Problem description:
Copy each of the items below word for word, leaving out the pictures.

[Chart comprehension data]
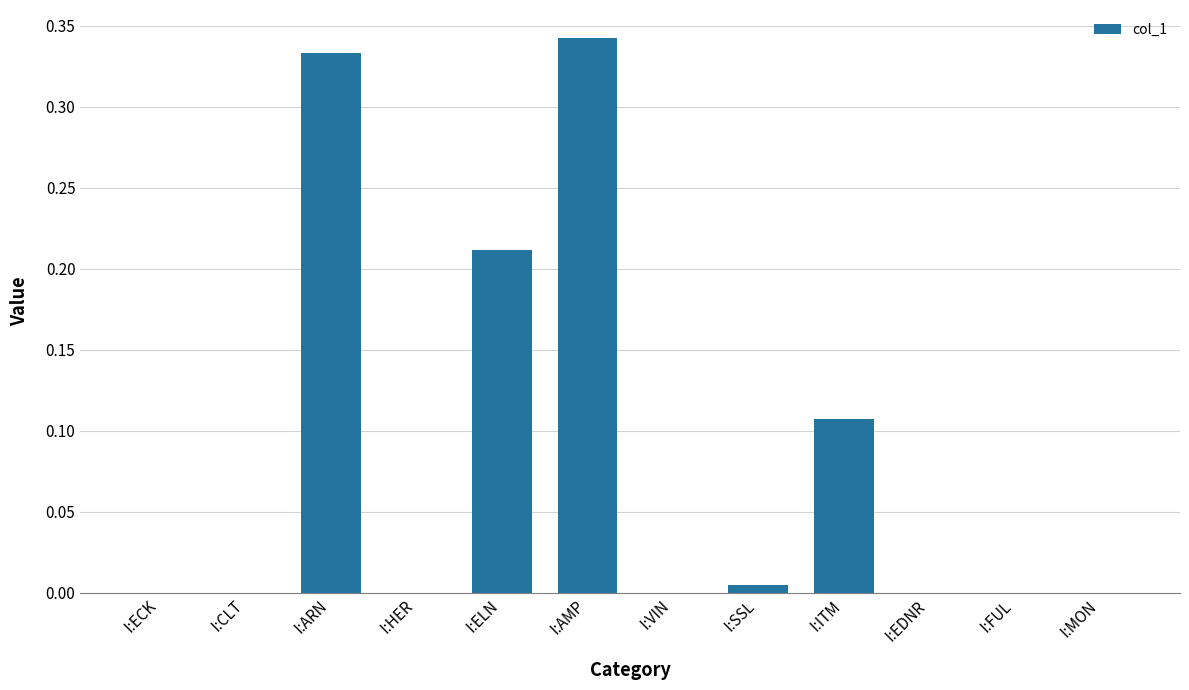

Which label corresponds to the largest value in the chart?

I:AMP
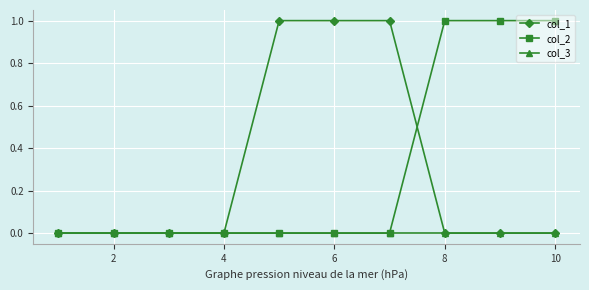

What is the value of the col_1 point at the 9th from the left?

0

Response for this exercise:
Which label corresponds to the largest value in the chart?

I:AMP

What is the value of the col_1 point at the 9th from the left?

0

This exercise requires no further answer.